Back at the station, he found Dexter's report on the Bulstrode Street flat on his desk. The SOCO sergeant had confirmed Mayo's suspicions, stating that in his opinion no struggle had taken place there; neither had the packing cases revealed anything that could help with the inquiry. The team had by now also been along to Kilbracken Road and looked at Angie Robinson's former room there, but she had left it stripped bare to the old-fashioned bedroom suite, the carpet and the curtains and nothing suspicious had been found. It was Dexter's considered opinion that Angie Robinson had met her death in neither place.

On the plus side, however, the latent prints which had been lifted from the whisky bottle and the glass in the flat had proved not to be the victim's. Identical ones had also been found on the doorknob. The glass had been subjected to saliva tests and the prints had been computer-checked but did not match the records of any known criminal. So, if the man who had visited her the night she died and made free of her whisky had been this man Felix Darbell, he did not have a criminal record.

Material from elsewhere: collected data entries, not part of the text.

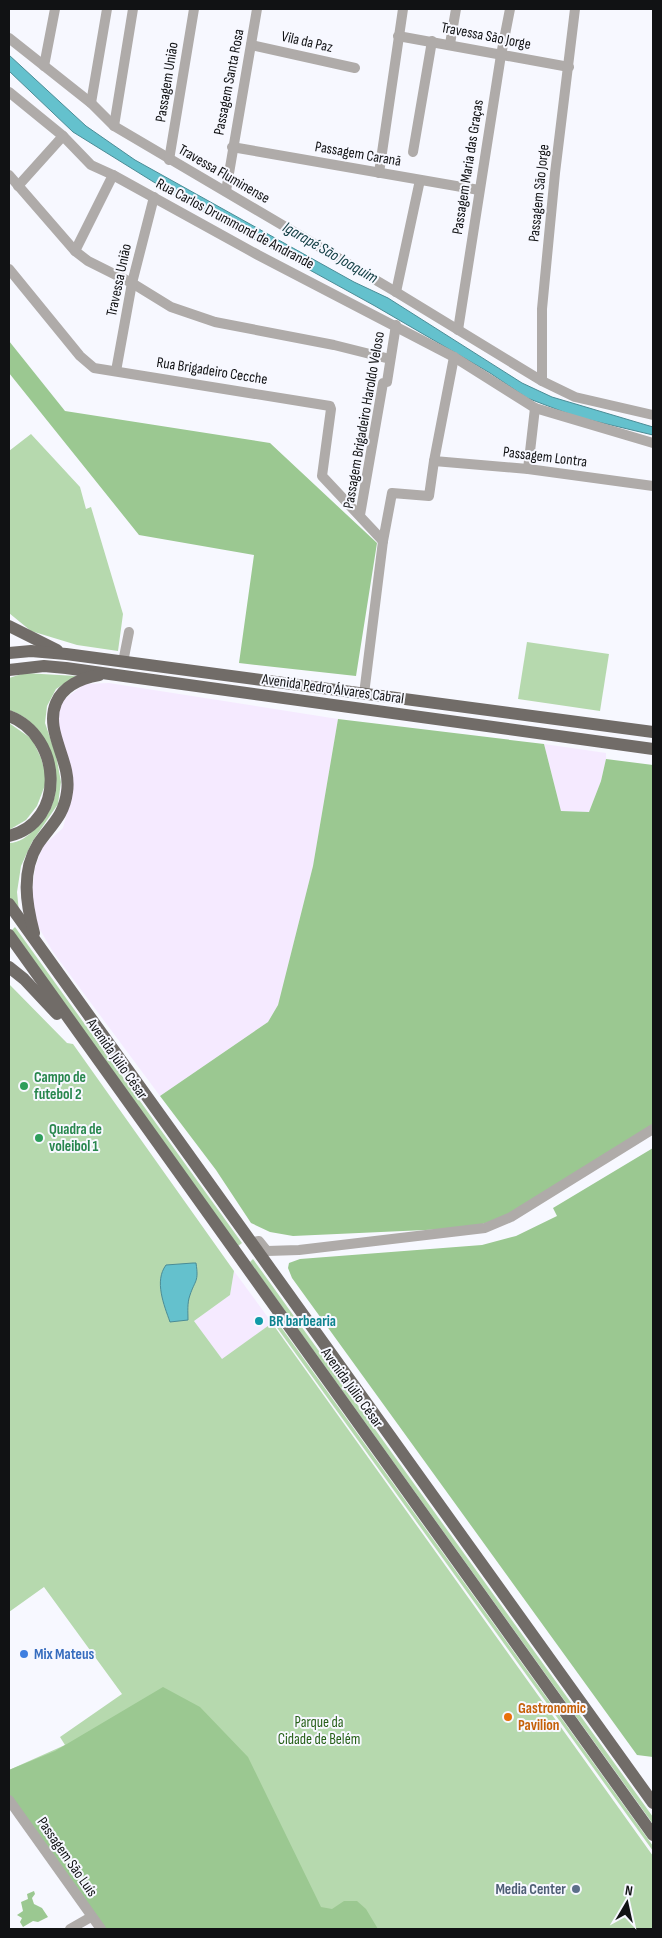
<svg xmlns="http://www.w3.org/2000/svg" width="662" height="1938" font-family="'Sofia Sans Condensed',sans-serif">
  <rect width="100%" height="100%" fill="#f7f8ff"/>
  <g fill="#f5eaff">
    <polygon points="109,683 338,719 313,866 278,1005 268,1022 160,1096 53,952 36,923 32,893 35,868 43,846 63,828 73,790 56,721 62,701 85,684"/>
    <polygon points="544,744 606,753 606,759 601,781 589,812 561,811"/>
    <polygon points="234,1271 272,1323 222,1360 194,1321 230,1295"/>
  </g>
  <g fill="#b6d9ae">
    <polygon points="31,434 80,487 86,509 91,507 123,614 118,651 77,645 31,631 9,613 9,451"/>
    <polygon points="527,642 609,654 600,711 518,699"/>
    <path d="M25,673L76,676L56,689L47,706L45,723L56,755L61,782L58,804L32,842L21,866L17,892L19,912L9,898V843C19,843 28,836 35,829C38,825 42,822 45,818C71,782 49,722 9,710V678Z"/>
    <polygon points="9,723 32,739 41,758 47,780 37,806 26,820 9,830"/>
    <polygon points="15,927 242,1243 238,1246 12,930"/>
    <polygon points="9,984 67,1043 73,1044 234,1271 230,1295 194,1321 222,1359 272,1323 653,1856 653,1929 104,1929 9,1770 65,1745 60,1737 122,1694 44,1587 9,1612"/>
    <polygon points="253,1259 653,1817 653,1824 250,1262"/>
    <polygon points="276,1320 653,1846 653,1851 273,1322"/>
  </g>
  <g fill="#9bc891">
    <polygon points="9,341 65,411 270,443 377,543 356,676 239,663 254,555 139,535 9,373"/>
    <polygon points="338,719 544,744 561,811 589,812 601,781 606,759 653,765 653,1127 506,1217 469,1228 293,1236 270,1232 251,1223 216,1170 160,1096 268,1022 278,1005 313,866"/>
    <polygon points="653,1148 653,1757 637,1755 292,1278 288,1268 289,1263 300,1259 482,1245 516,1236 557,1216 553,1208"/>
    <polygon points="163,1687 200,1707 248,1757 321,1907 332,1909 344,1901 357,1901 366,1909 378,1929 104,1929 9,1800 9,1770 55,1751"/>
    <polygon points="34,1891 35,1894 32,1898 34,1904 42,1908 48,1917 38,1922 33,1921 23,1927 20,1922 22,1918 17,1915 23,1911 21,1902 28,1899 27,1894"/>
  </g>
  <g fill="#64c1cd" stroke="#4b8c96">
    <polygon points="9,55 86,126 135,160 354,282 388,298 522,383 552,397 653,427 653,435 577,417 527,398 490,373 375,306 181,199 73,132 9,71"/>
    <path d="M193,1263H196C199,1282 195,1280 190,1295C187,1303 188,1312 188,1320L170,1322C164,1305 154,1281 166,1265Z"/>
  </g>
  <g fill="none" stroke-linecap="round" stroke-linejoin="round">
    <g stroke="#afaba9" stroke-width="10">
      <polyline points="398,36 569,67"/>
      <polyline points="9,38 91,103 114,126 396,292 542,381 575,397 653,415"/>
      <polyline points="450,44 456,9"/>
      <polyline points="251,45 355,68"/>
      <polyline points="44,66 55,9"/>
      <polyline points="9,92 63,136 91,165 113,175 258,255 454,357 535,408 653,443"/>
      <polyline points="91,103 107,9"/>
      <polyline points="114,126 133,9"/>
      <polyline points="232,147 479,190"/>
      <polyline points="413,152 432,41"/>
      <polyline points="169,160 194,9"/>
      <polyline points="379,173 403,9"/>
      <polyline points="9,175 75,251 88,261 132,283 171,307 215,322 334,345 390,359"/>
      <polyline points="18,186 63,136"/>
      <polyline points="226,191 257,9"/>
      <polyline points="75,251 113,175"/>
      <polyline points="9,269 80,356 94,368 330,406 331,409 322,476 383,541"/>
      <polyline points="396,292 420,180"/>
      <polyline points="458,330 501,55 510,9"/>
      <polyline points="116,371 132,283 154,197"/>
      <polyline points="542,381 542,309 555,173 575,9"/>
      <polyline points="434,461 528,469 653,486"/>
      <polyline points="528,469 535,408"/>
      <polyline points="360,515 383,383 387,382 396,325"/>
      <polyline points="123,662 129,632"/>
      <polyline points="364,694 383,541 392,493 429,496 434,461 454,357"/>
      <polyline points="253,1242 259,1241 267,1251 299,1250 485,1228 511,1217 653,1129"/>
      <polyline points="9,1800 101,1929"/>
      <polyline points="70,1929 91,1917"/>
    </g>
    <g stroke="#716c68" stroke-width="12">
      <polyline points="9,626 57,650"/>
      <polyline points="9,653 31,651 66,654 653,732"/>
      <polyline points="9,670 44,666 66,668 653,749"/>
      <path d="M9,716C62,736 67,822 9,836"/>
      <polyline points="9,904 653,1803"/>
      <path d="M34,933C26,903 21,872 38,844C51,825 64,816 67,792C72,761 44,732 56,703C63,686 82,678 99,675"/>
      <polyline points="9,935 653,1835"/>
      <polyline points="9,967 24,979 57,1014"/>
    </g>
  </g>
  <g fill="#2e9e5b" stroke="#f7f8ff" stroke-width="2">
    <circle cx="24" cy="1086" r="5"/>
    <circle cx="39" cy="1138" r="5"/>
  </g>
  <circle fill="#0f9aa8" stroke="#f7f8ff" stroke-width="2" cx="259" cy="1321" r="5"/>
  <circle fill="#3f7fe0" stroke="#f7f8ff" stroke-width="2" cx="24" cy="1654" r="5"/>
  <circle fill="#e8710a" stroke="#f7f8ff" stroke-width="2" cx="508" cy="1717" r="5"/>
  <circle fill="#5c6f8a" stroke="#f7f8ff" stroke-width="2" cx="576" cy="1889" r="5"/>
  <g text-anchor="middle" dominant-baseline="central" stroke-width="4" stroke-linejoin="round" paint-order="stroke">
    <g font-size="15" fill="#111214" stroke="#f7f8ff">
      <text transform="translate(486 36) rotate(11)">Travessa São Jorge</text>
      <text transform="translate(307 42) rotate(13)">Vila da Paz</text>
      <text transform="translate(167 82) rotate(-81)">Passagem União</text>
      <text transform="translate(229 82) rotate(-79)">Passagem Santa Rosa</text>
      <text transform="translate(358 154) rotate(10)">Passagem Caranã</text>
      <text transform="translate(468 167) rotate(-81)">Passagem Maria das Graças</text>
      <text transform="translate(224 174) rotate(30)">Travessa Fluminense</text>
      <text transform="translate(539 193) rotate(-84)">Passagem São Jorge</text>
      <text transform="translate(235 224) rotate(28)">Rua Carlos Drummond de Andrande</text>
      <text transform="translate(119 280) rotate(-78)">Travessa União</text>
      <text transform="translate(212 371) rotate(9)">Rua Brigadeiro Cecche</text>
      <text transform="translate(364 420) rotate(-80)">Passagem Brigadeiro Haroldo Veloso</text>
      <text transform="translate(545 457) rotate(7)">Passagem Lontra</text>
      <text transform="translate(333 689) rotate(8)">Avenida Pedro Álvares Cabral</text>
      <text transform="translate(117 1059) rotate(55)">Avenida Júlio César</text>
      <text transform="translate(352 1388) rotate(54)">Avenida Júlio César</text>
      <text transform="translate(67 1857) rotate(55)">Passagem São Luís</text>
    </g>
    <g font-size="15" font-weight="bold" fill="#27864d" stroke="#f7f8ff" text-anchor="start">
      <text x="34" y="1077">Campo de<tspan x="34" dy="17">futebol 2</tspan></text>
      <text x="49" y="1129">Quadra de<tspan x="49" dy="17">voleibol 1</tspan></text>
    </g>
    <g font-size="15" font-weight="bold" fill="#0d838f" stroke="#f7f8ff" text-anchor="start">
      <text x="269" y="1321">BR barbearia</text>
    </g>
    <g font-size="15" font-weight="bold" fill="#366cbe" stroke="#f7f8ff" text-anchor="start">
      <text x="34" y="1654">Mix Mateus</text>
    </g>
    <g font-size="15" font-weight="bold" fill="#c56008" stroke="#f7f8ff" text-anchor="start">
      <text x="518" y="1708">Gastronomic<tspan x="518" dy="17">Pavilion</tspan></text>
    </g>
    <g font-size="15" fill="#255f17" stroke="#f7f8ff">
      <text x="319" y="1722">Parque da<tspan x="319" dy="17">Cidade de Belém</tspan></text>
    </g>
    <g font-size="15" font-weight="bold" fill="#4e5e75" stroke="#f7f8ff" text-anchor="end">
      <text x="566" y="1889">Media Center</text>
    </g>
    <g font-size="16" font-style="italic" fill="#154046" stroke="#f7f8ff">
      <text transform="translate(330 253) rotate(30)">Igarapé São Joaquim</text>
    </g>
  </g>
  <rect width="662" height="1938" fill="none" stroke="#111214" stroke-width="20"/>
  <g transform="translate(627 1903) rotate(9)" stroke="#f7f8ff" stroke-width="4" paint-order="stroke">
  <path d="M0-4L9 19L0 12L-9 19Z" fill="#111214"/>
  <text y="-8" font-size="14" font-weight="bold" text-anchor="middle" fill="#111214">N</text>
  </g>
</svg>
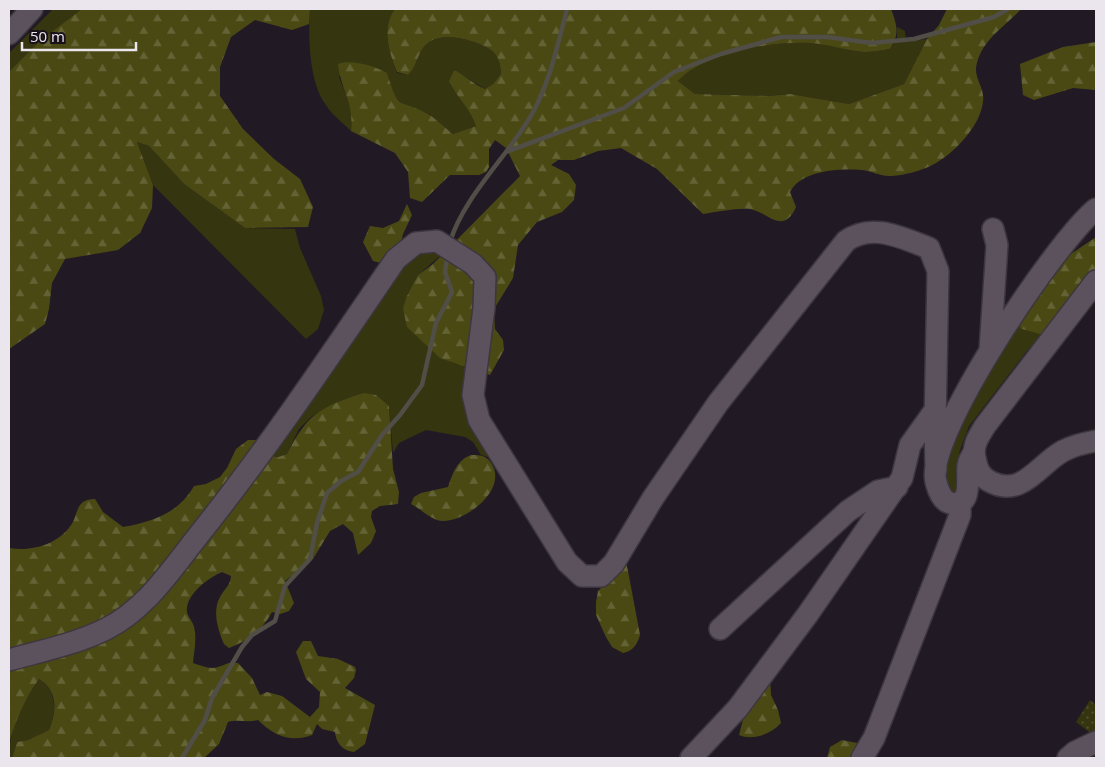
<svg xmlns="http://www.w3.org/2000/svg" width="1105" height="767" font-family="'Open Sans',sans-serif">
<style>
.grass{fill:#35350f}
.forest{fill:url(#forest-firs)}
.garden{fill:url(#garden-dots)}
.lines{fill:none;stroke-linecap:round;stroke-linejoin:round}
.stream{stroke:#504e47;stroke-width:4.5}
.minor-casing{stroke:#3c363e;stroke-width:24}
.minor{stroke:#5b525e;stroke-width:21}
</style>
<defs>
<pattern id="forest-firs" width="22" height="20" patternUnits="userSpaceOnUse" patternTransform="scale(1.25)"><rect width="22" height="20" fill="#4a4914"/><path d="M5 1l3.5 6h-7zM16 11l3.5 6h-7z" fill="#646336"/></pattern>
<pattern id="garden-dots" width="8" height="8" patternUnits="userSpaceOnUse" patternTransform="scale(1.25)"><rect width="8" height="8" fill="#35350f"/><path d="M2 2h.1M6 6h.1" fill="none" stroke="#525232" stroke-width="1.8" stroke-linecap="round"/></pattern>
</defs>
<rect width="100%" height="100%" fill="#211a24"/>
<path class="grass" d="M53 9H82L9 72V53Z
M310 9H395C381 27 389 53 397 73L408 75C418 66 417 51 428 43 443 31 476 40 491 50 498 55 501 65 501 74L493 84 485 89 454 70 449 81C456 97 470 108 476 126L453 134 429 114 403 105 393 95 389 80 381 70 357 63 339 77C347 98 354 108 351 131 343 123 332 115 326 105 309 83 308 36 310 9Z
M897 27 905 31 906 42 927 39 904 84 849 104 790 94 769 96 695 94 678 81C705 52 772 41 811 43 828 43 846 51 863 52 872 52 881 50 890 49L897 38Z
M137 142 149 146 184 184 245 228 295 229 300 248 321 296 324 310 318 329 306 339 153 185Z
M429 249 441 255 418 275 473 370 494 459 481 455 473 442 465 437 426 430 399 443 393 453 389 406 346 399 324 409 311 417 299 429 287 454 278 457 266 455 402 254Z
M1014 321 1046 331 1026 352 969 426 959 453 962 486 954 494H949L942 483 945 443Z
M39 679C57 691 57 711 49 730L28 740 17 742 12 758H9C9 729 23 703 39 679Z"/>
<path class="forest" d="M82 9H310L309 24 292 30 255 20 231 37 220 67V96L243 129 274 159 300 179 313 207 308 227 245 228 184 184 149 146 137 142 153 185 152 208 140 233 118 250 65 259 52 283 49 309 45 324 9 349V72L40 41Z
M395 9H891C897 26 900 33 890 49 882 50 872 52 864 52 846 51 829 44 811 43 773 41 705 52 678 81L695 94 769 96 790 94 849 104 904 84 927 39 939 25 947 9H1021C1005 27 980 40 976 68 975 79 985 90 983 101 981 125 956 151 936 163 925 170 902 176 889 176 880 176 871 171 862 170 840 168 801 170 790 192L796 207C783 236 768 212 750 209 735 208 717 212 703 214L657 169 621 148 598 151 574 160H558L551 165 569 174 576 185 574 200 562 212 537 222 518 245 513 278 494 309 495 329 503 340 504 350 490 375 440 358 407 327 403 308 407 296 418 275 433 264 520 176 506 148 495 140 489 149V167L486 172 479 175H450L422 202 410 198 408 172 395 153 351 131C354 101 341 91 338 64 351 59 375 66 387 73 400 114 397 97 428 114 437 119 445 128 453 134L476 126C470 108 456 97 449 81L454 70C465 75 473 84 485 89L493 84 501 74C501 65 498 55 491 50 476 40 443 31 428 43 417 51 418 66 408 75L397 72C389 53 381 27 395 9Z
M1096 42V90L1073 88 1034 100 1023 95 1020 64 1063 47Z
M407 204 412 215 403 234 400 246 381 263 373 261 363 242 370 226 383 228 399 221Z
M1096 237V278L1054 328 1040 334 1022 329 1014 321 1068 256Z
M364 393 376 395 389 406 393 469 399 492 398 504 380 506 372 511 371 517 376 531 371 543 358 555 353 533 343 524 330 531 313 559 285 581 294 603 289 611 280 614 272 612C263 629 247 642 229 648L224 644C218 630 212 611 220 597 225 588 230 586 231 576L222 572C208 578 185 595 187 612 188 617 193 622 194 627 197 639 194 651 193 663 200 665 210 670 218 667 229 664 225 662 238 663L252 678 260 695 267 692 282 696 310 717 319 707 320 692 306 679 296 652 303 641H311L318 656 338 659 355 667 356 670 354 678 345 688 375 705 365 744 354 752C343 751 336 743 335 732L322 729 317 724 312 735C291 743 274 736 258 720 247 723 239 719 228 722L219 744 204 758H12L17 742 28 740 49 730C57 711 58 691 39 679 25 699 15 721 9 744V664L104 633 266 455 278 457 287 454C308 413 320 407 364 393Z
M248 440H257L261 443 194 536 111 621 9 653V548C33 552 60 544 73 522 76 516 77 508 81 504 84 500 91 499 95 499L103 512 123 527C152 522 179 513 194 486L206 484 220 477 227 468 236 449Z
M471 455C480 455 486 455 491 463 509 489 466 522 442 521 431 520 421 509 411 504L414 497 421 493 448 487C453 473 457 460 471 455Z
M625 555 640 635C637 645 633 651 623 653L612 647 606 637 596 615V602L598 591 613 576Z
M770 678 771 695 778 710 781 723C771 734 753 741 739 735L747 704Z
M842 740 857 743 859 747 853 758H827L830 747Z"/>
<path class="garden" d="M1090 700 1096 705V734L1093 735 1076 722Z"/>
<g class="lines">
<path class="stream" d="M506 152 624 108 674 72 721 54 781 37H827L872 43 914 39 994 17 1008 9
M450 242C464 196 508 156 532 114 550 82 558 43 567 9
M182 758 205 720 212 698 242 647 252 635 275 621 285 586 310 559 317 523 327 493 341 481 358 472 382 435 400 415 422 385 436 323 452 292 445 272 448 254"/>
<g class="minor-casing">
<path id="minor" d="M9 34 32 9
M1096 281 985 426C979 436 972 445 975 458 977 469 980 477 991 482 1022 498 1039 464 1063 451 1074 445 1084 443 1096 441
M990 350 997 245 993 229
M974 452C972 456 968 461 968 466 966 477 974 508 950 503 942 501 938 490 936 482 923 437 1058 239 1096 209
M720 629 848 511 878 491 897 487
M9 660C41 651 76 644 106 629 146 609 171 570 198 536 269 447 332 353 396 259L416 243 437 241 473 264 485 277 484 308 473 395 479 420 567 562 582 576H601L614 563 653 498 718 403 846 241C872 222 902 238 929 248L938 271 935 424 936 470
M691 758 738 708 808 614 902 478 910 445 935 410
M862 758 874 738 960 515V502
M1068 758 1075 752 1096 742"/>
</g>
<use href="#minor" class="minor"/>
</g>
<rect width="1105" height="767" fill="none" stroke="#ebe6ed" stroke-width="20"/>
<path d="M22 42v8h114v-8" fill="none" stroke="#ebe6ed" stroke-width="2.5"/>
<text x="30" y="42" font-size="15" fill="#ebe6ed" stroke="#18111a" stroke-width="4" paint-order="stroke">50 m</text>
</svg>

In fact, most of their findings so far seemed to have been of a negative nature. None of the house agents in the town had had any dealings with the victim, the house-to-house team had drawn a blank in finding anyone who had known her in any intimate capacity. She had never made any close friends among her colleagues at the hospital; outside working hours, she had mixed only with the other women working for the hospital campaign – and had known them only on that basis, seeing them on the three nights a week when they had assembled to run the campaign at the old chapel, but not at other times. She hadn't been popular but nobody had been close enough to her for her to have aroused any emotion in them stronger than a vague dislike. Certainly nothing which could have induced in them any murderous intent. Outwardly, a piteously bleak and barren life, with no hint of what lay churning beneath the surface.